The Public Advocate filed an amicus brief in the Long Branch case, as it has in several other eminent domain disputes, and even appeared alongside me in the oral argument in this case, asking the appellate court to rule in favor of the homeowners. Although Chen has been excoriated by Long Branch and other city officials in New Jersey for his championing of home and small business owners in eminent domain cases, he has courageously stood his ground.
Stung by its loss at the appellate court, Long Branch filed a petition to the New Jersey Supreme Court asking the court to reconsider or clarify its Gallenthin ruling from last year. IJ, too, appealed to the state Supreme Court, but our request goes to the remedy in the case. Because we met our burden and established that the neighborhood is not blighted, the court should have ordered the condemnation actions dismissed outright rather than sending the case back to the trial court. If the court does not take up the appeal, the next step in the case will take place in the trial court. Under the appellate court’s ruling, unless the city can produce some type of secret file containing substantial evidence of blight in the neighborhood, its efforts to bulldoze modest homes for a private developer must fail.
IJ Staff Attorney Jeff Rowes, co-counsel in the case, recently attended a victory celebration in the heart of the neighborhood in the home of our clients, the Vendettis.
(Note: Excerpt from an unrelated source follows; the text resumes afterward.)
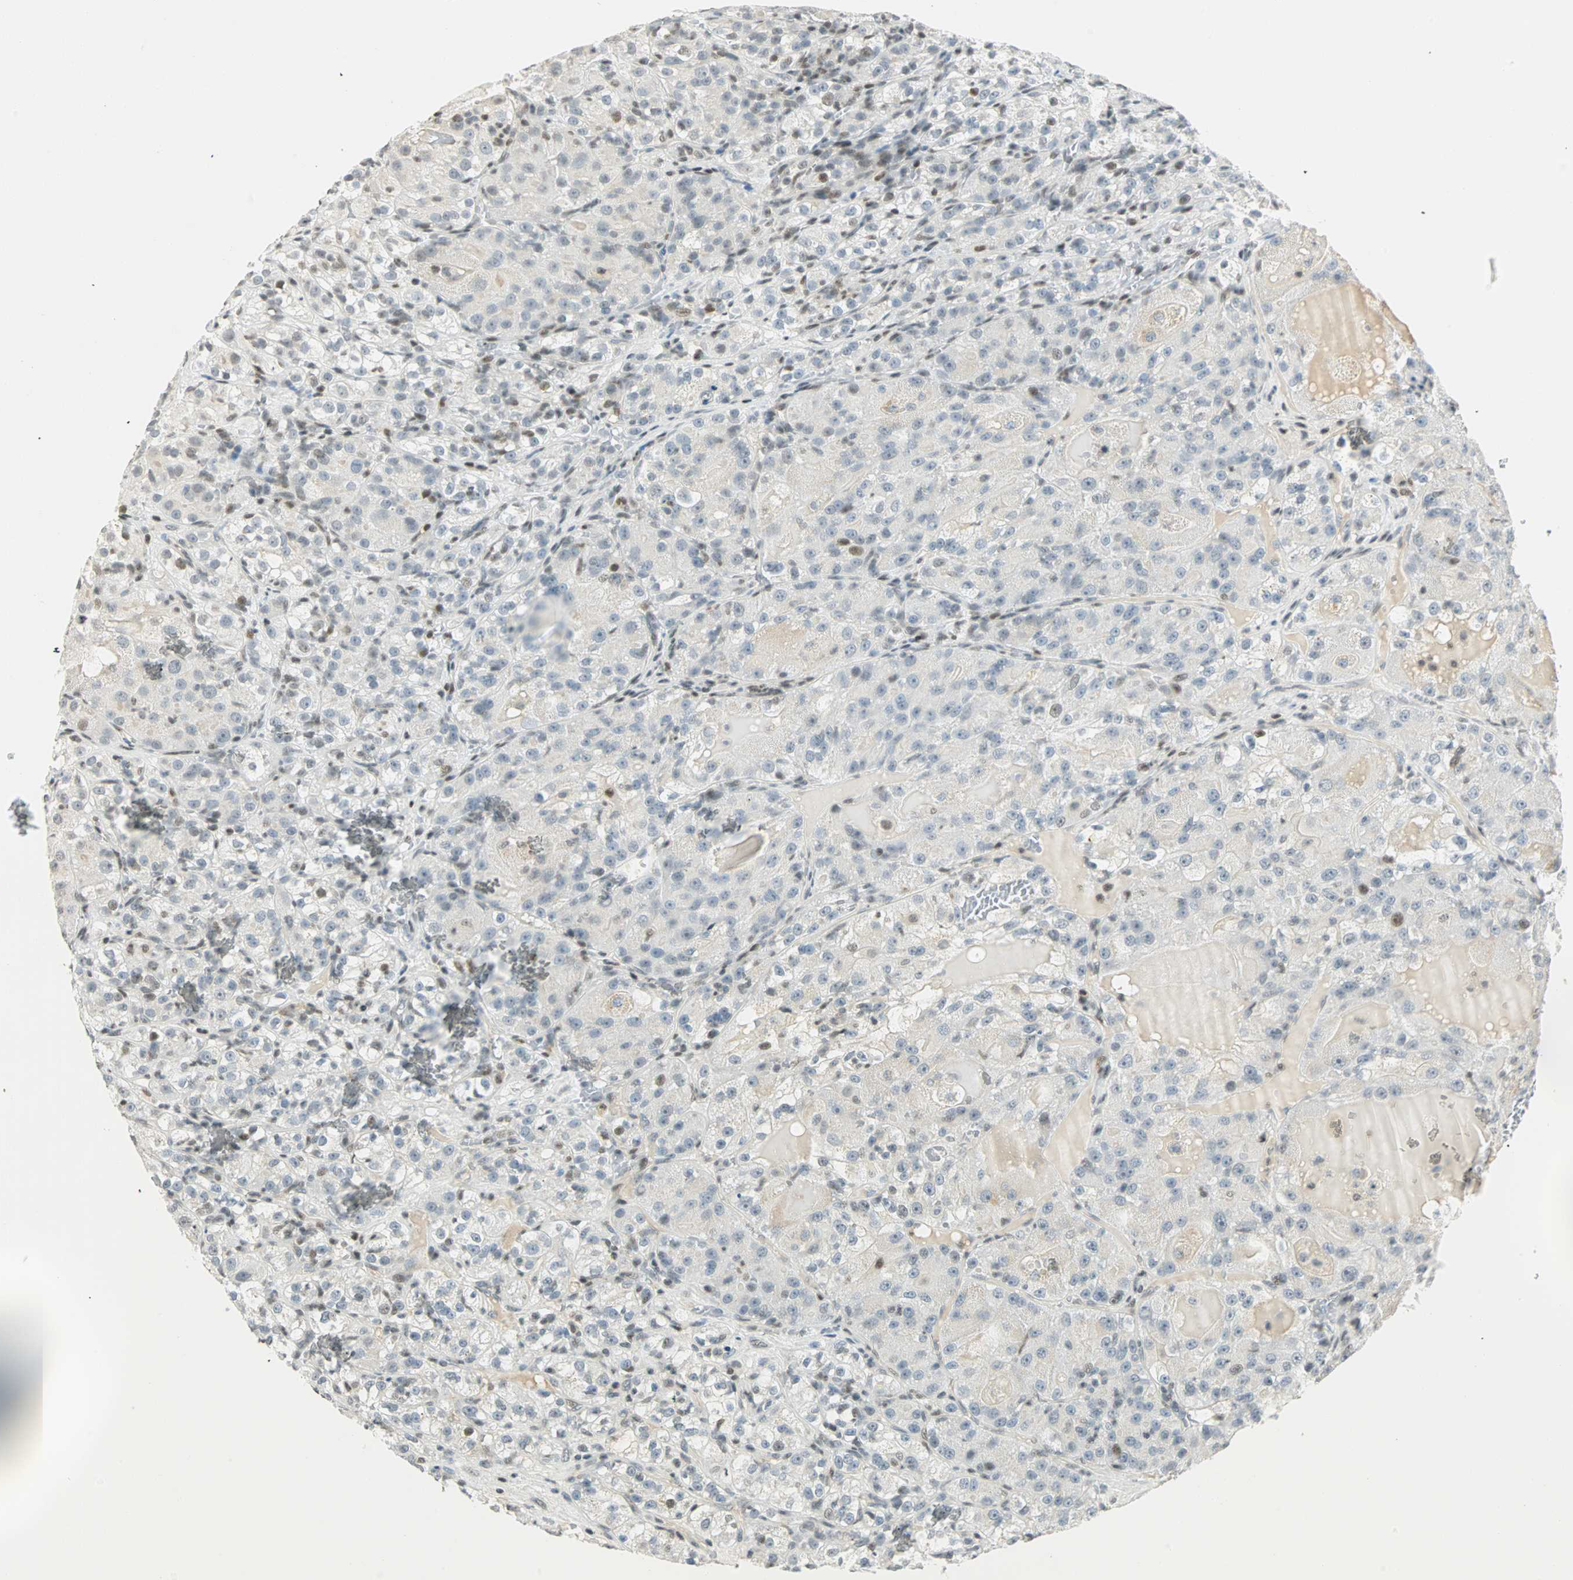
{"staining": {"intensity": "weak", "quantity": "<25%", "location": "nuclear"}, "tissue": "renal cancer", "cell_type": "Tumor cells", "image_type": "cancer", "snomed": [{"axis": "morphology", "description": "Normal tissue, NOS"}, {"axis": "morphology", "description": "Adenocarcinoma, NOS"}, {"axis": "topography", "description": "Kidney"}], "caption": "IHC photomicrograph of neoplastic tissue: human adenocarcinoma (renal) stained with DAB (3,3'-diaminobenzidine) reveals no significant protein expression in tumor cells.", "gene": "SMAD3", "patient": {"sex": "male", "age": 61}}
Although much work on this case remains before victory is final, Jeff related that the homeowners’ usual sense of optimism in the face of great adversity had been transformed into a sense of triumph. For the first time in years, the shadow of eminent domain seemed truly to have retreated from the neighborhood, and the clients are once again entertaining concrete plans for the future, to enjoy what is rightfully theirs.
The relief was most evident in the eyes of our elderly clients, for whom the threat of displacement was especially dire, though this was tempered with regret for homeowners like Anna DeFaria and Al Viviano who passed away before the court made its decision. All of the clients expressed tremendous gratitude to IJ for our commitment to them and the liberty they champion. We will not rest until victory is complete for all of the homeowners.
Scott Bullock is an Institute senior attorney.